A Low Power and High-Speed Reconfigurable Routing Topology for 2D-Multi-Processor System on Chip

Abstract

Multiprocessor system on chip (MPSoC) technology is widely used in various applications due to its capacity of delivering the superior performance at the low power cost. The System-on-Chips (SoCs) technique is generally used in consumer electronics with the integration of multiple functionalities of the high-end processors embedded on a common platform. The major challenge encountered by the MPSoC architecture is a higher delay in the data transmission, which is caused due to the network congestion between the nodes. In order to overcome this, an effective network topology with an adequate routing is required to be developed, to achieve a better performance in the MPSoC. The mesh topology is integrated with the torus topology to achieve an optimal routing of the data packets from the source to the destination router of MPSoC. In addition, the lightweight XY-YX routing is accomplished over the MPSoC network topology, to obtain the shortest path through the MPSoC networks. The prediction of the response packet path has been used in this proposed work, to minimize the delay during the data transmission. The design of MPSoC architecture is developed in the Xilinx ISE 14.2 software and validated with successful implementation on various Field Programmable Gate Array (FPGA) families.

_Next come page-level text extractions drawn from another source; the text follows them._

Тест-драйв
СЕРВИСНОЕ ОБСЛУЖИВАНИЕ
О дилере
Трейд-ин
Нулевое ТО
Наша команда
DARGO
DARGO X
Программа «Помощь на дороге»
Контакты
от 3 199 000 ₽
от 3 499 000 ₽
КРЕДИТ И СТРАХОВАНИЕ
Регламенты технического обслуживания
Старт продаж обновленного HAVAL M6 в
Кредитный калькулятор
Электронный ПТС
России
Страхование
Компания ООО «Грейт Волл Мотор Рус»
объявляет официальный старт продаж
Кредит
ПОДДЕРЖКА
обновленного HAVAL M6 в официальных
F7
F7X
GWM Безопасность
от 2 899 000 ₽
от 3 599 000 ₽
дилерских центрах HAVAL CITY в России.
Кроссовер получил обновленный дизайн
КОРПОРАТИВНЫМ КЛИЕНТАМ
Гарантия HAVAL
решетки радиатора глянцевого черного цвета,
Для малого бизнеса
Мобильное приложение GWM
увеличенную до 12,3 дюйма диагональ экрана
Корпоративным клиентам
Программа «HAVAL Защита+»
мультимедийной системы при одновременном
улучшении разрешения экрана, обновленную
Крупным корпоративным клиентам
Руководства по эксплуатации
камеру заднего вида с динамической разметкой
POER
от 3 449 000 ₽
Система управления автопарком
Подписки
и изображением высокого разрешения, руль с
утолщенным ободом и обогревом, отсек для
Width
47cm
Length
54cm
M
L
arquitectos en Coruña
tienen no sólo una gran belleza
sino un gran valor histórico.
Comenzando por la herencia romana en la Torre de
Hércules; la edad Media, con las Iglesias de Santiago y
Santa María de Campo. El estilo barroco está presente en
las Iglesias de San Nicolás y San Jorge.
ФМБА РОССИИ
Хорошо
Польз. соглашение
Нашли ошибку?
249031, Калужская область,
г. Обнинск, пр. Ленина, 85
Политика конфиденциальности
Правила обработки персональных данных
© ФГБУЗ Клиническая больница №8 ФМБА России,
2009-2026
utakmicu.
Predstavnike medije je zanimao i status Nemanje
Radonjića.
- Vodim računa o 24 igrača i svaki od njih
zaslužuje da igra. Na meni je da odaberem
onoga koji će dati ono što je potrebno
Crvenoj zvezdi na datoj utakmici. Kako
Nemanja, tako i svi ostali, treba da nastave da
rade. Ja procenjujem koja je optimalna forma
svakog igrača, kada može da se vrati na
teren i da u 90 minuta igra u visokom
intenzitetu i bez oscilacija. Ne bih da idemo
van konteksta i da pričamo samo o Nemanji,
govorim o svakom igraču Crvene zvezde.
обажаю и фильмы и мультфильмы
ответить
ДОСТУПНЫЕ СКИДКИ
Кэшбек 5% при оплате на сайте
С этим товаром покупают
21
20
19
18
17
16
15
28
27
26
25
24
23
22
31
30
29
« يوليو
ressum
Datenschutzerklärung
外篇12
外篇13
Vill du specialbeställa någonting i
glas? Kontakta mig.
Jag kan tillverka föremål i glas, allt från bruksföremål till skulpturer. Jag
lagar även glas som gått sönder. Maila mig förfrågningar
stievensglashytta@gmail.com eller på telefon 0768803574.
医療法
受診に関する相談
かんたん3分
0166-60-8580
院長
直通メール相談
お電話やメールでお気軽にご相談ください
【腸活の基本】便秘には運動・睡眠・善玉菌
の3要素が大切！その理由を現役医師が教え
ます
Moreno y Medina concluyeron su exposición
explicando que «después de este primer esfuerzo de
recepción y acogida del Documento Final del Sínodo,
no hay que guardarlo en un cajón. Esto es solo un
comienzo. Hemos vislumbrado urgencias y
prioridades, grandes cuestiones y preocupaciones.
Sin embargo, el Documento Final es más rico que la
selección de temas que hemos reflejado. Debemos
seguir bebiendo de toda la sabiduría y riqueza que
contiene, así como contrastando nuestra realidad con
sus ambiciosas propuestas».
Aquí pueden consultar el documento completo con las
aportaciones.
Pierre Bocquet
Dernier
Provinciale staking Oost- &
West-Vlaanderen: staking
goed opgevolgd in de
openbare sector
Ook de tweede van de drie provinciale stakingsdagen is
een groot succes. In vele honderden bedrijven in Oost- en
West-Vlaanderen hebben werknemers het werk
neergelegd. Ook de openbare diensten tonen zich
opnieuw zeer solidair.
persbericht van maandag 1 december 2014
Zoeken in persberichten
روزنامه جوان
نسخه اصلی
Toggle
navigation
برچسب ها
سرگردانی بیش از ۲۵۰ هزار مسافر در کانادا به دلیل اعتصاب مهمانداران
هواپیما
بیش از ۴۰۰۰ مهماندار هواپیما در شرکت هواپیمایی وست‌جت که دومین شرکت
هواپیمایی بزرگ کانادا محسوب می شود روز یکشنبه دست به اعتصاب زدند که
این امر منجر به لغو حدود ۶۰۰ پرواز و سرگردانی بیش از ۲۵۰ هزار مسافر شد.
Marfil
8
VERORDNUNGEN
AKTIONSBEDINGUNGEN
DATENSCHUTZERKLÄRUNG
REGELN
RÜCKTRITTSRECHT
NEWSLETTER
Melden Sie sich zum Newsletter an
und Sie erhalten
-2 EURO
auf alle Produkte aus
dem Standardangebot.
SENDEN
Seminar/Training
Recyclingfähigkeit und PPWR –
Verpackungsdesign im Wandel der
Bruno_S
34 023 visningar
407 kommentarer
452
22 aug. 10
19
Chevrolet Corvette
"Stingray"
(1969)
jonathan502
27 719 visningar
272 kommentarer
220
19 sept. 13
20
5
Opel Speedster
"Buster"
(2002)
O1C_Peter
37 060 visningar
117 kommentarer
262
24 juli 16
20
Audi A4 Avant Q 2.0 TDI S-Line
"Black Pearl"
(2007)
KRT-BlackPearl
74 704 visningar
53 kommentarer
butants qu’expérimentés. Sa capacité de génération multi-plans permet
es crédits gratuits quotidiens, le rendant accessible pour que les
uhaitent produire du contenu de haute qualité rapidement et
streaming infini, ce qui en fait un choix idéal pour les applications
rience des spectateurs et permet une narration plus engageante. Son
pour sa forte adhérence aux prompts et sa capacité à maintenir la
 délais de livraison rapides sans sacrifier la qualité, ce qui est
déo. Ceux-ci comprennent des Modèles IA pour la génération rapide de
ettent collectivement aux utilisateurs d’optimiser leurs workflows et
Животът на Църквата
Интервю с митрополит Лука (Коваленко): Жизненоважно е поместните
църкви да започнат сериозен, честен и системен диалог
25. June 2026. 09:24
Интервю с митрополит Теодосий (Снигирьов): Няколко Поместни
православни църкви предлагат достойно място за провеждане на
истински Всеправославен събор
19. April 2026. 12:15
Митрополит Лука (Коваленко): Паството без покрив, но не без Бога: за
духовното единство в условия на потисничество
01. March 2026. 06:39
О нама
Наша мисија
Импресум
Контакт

The performance of the proposed MPSoC architecture with hybrid network topology has been analyzed in terms of Look Up Table (LUT), slices, flip flops, delay, frequency and power. Also, the performance of the proposed MPSoC architecture has been compared with three existing architectures MXY-SoC, K Means-MPSoC and SDMPSoC. The number of LUTs used by the proposed MPSoC architecture is 1326 for Virtex 6, which is less than that of used by MXY-SoC architecture.